(Stored data)
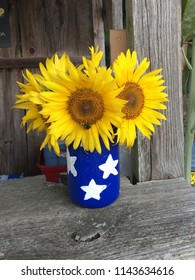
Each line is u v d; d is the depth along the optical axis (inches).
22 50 31.0
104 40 31.6
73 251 12.4
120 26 29.0
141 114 13.9
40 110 13.5
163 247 12.5
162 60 16.5
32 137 32.9
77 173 14.7
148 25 16.0
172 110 17.1
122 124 13.1
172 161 17.7
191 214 14.5
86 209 15.1
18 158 33.1
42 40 31.1
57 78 12.6
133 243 12.7
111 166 14.7
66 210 15.1
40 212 15.0
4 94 31.6
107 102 12.7
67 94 12.9
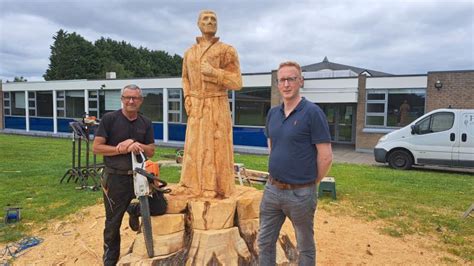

(TASK BRIEF) If an entry holds an image, omit that image and print the remainder exactly as it stands.

(EXERCISE OUTPUT)
Each line is u v d; d is the depth along the optical axis (inches).
22 50 31.0
104 40 31.6
73 251 12.4
120 26 29.0
141 114 13.9
40 110 13.5
163 247 12.5
162 60 16.5
32 137 32.9
77 173 14.7
148 25 16.0
172 110 17.1
122 124 13.1
172 161 17.7
191 214 14.5
86 209 15.1
18 158 33.1
42 40 31.1
57 78 12.6
133 243 12.7
111 166 14.7
66 210 15.1
40 212 15.0
4 94 31.6
107 102 12.7
67 94 12.9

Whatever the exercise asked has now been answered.